Il a un sens. Pourtant, personne ne semble s'en préoccuper. Il est vrai que tous les acteurs politiques sont «aimantés» par le fauteuil présidentiel. C'est un véritable bazar autour de ce fauteuil. Les «coups» vont dans tous les sens. C'est le chacun pour soi. Aucune coalition autre que celle qui s'est formée autour du président candidat Bouteflika, qui ne l'est pas encore, n'a pu se réaliser. Des tentatives ont avorté. Dans le camp des démocrates comme dans celui des islamistes. Aucun parti politique n'a son propre candidat hormis le FNA et AHD 54. Ils peuvent être cités pour avoir participé à plusieurs rendez-vous électoraux par le passé.
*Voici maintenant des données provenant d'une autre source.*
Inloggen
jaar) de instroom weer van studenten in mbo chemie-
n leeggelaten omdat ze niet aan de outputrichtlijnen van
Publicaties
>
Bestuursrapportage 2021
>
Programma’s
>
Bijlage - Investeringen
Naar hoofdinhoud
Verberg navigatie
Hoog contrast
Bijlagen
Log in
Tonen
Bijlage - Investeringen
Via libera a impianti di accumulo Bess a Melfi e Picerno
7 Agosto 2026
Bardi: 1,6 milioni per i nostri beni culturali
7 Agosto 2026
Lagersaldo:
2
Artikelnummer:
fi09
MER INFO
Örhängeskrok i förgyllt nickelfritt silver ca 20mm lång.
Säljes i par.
Pas ceux qui, nés hier, visent déjà la magistrature suprême au même titre que les 85 candidats a la candidature (chiffre qui a dû être dépassé) sortis de nulle part.
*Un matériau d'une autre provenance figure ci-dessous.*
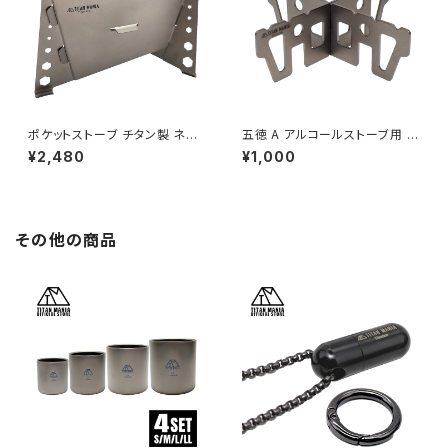
ポケットストーブ チタン製 ネイ
五徳 A アルコールストーブ用 チ
チャーストーブ デルタ型 ポケッ
タン製 超軽量 頑丈 十字 ミニ
¥2,480
¥1,000
トコンロ ミニ コンロ コンパクト
クロススタンド ソロキャンプ BB
組み立て式 超軽量 頑丈 五徳
Q バーベキュー アウトドア キャ
風防 焚き火台 ソロキャンプ BB
ンプ用品 収納袋付き
Q バーベキュー アウトドア キャ
ンプ用品 収納袋付き
その他の商品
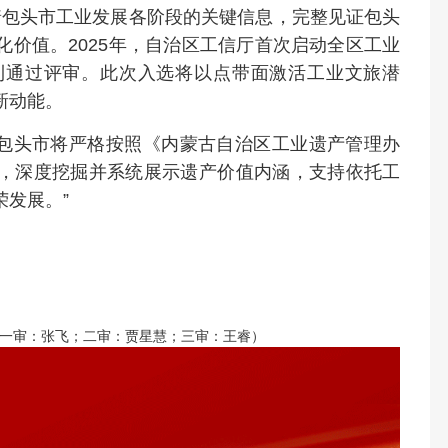
着包头市工业发展各阶段的关键信息，完整见证包头
价值。2025年，自治区工信厅首次启动全区工业
利通过评审。此次入选将以点带面激活工业文旅潜
新动能。
，包头市将严格按照《内蒙古自治区工业遗产管理办
，深度挖掘并系统展示遗产价值内涵，支持依托工
发展。”
一审：张飞；二审：贾星慧；三审：王睿）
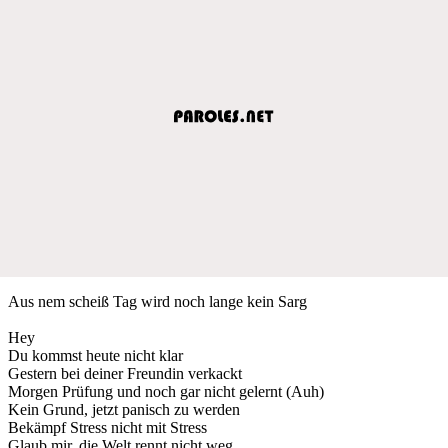
Aus nem scheiß Tag wird noch lange kein Sarg
Hey
Du kommst heute nicht klar
Gestern bei deiner Freundin verkackt
Morgen Prüfung und noch gar nicht gelernt (Auh)
Kein Grund, jetzt panisch zu werden
Bekämpf Stress nicht mit Stress
Glaub mir, die Welt rennt nicht weg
Dans le vacarme de cette grande foire d'empoigne, pas une seule voix n'a relevé l'étrange silence de Ahmed Ouyahia. On sait qu'il avait dit et répété qu'il ne sera lui-même candidat que si le Président Bouteflika ne l'était plus. Cela ne l'oblige cependant pas à s'interdire de parler. S'il le fait, ce n'est pas sans raison. C'est que l'homme a un CV impressionnant en politique. Un professionnel dans la catégorie «poids lourd». C'est à l'âge de 25 ans qu'énarque, il fait son entrée en politique. A peine quinquagénaire aujourd'hui, il totalise pourtant 33 années d'expérience en politique. Brièvement, il a représenté l'Algérie dans divers postes à l'étranger, notamment à l'ONU et à son Conseil de sécurité. Puis ambassadeur. Ensuite, membre du gouvernement avant de diriger, depuis 1995, pas moins de six gouvernements. L'homme est d'une efficacité redoutable.
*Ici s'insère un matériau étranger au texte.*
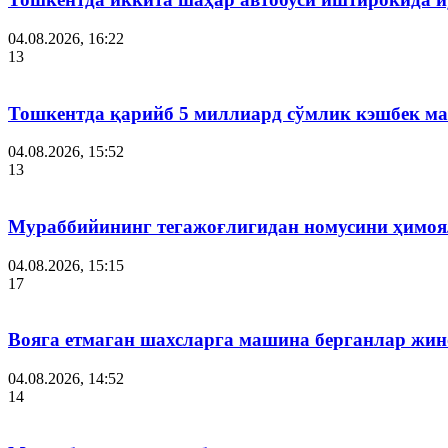
04.08.2026, 16:22
13
Тошкентда қарийб 5 миллиард сўмлик кэшбек ма
04.08.2026, 15:52
13
Мураббийининг тегажоғлигидан номусини ҳимоял
04.08.2026, 15:15
17
Вояга етмаган шахсларга машина берганлар жи
04.08.2026, 14:52
14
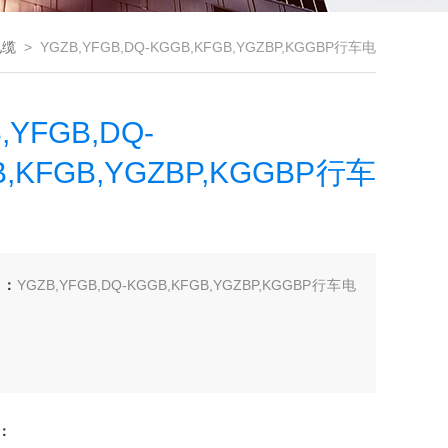
电缆
> YGZB,YFGB,DQ-KGGB,KFGB,YGZBP,KGGBP行车电
缆
,YFGB,DQ-
B,KFGB,YGZBP,KGGBP行车
述：
YGZB,YFGB,DQ-KGGB,KFGB,YGZBP,KGGBP行车电
：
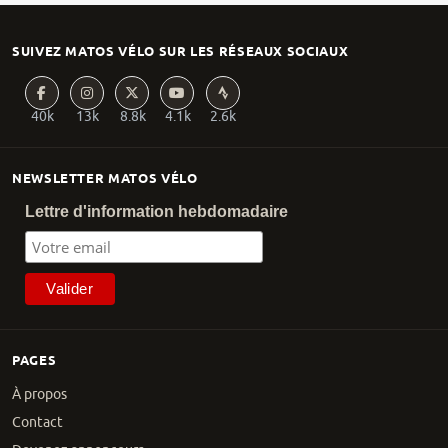
SUIVEZ MATOS VÉLO SUR LES RÉSEAUX SOCIAUX
40k
13k
8.8k
4.1k
2.6k
NEWSLETTER MATOS VÉLO
Lettre d'information hebdomadaire
PAGES
À propos
Contact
Par sa parfaite connaissance des dossiers. Par son sens de la répartie. Par la clarté de son discours. Rien à voir avec l'amateurisme ambiant. S'il ne parle pas, cela ne veut pas dire qu'il n'agira point. Il faut se rappeler qu'il avait dit, il y a peu, qu'il était «un soldat de la République». Un réserviste pour être plus précis. Il est inutile de traduire ce qu'il a voulu dire. C'est clair pour tout le monde. Maintenant, remettons le tout dans le contexte actuel. De nombreuses voix demandent au président Bouteflika de se représenter. Lui n'a rien fait savoir de ses intentions. La clôture du dépôt des candidatures est fixée au 4 mars prochain. Un candidat, même avec tous les soutiens possibles, a besoin d'au moins une semaine pour formaliser sa candidature. Ce qui revient à dire que le président devra se prononcer cette semaine ou, au plus tard, au début de la semaine prochaine. La question n'est pourtant pas là. C'est la décision que prendra le président Bouteflika qui est plus importante que le calendrier. Des deux options qu'il a, aucune n'est impossible. Ni impensable. Celle de ne pas se représenter est aussi plausible que celle de se porter candidat. Les «animateurs» de la foire actuelle auraient tort de ne pas accorder le même intérêt pour les deux cas de figure. Car, et si le président Bouteflika annonce qu'il ne déposera pas sa candidature, Ahmed Ouyahia sera délié de son engagement. Le «soldat» surgira de son silence pour remplir son devoir. Et là c'est toute la classe politique qui sera assommée par deux uppercuts. Le premier viendra du président s'il renonce et le second de l'irruption sur la scène du candidat Ouyahia. C'est une compétition de haut niveau!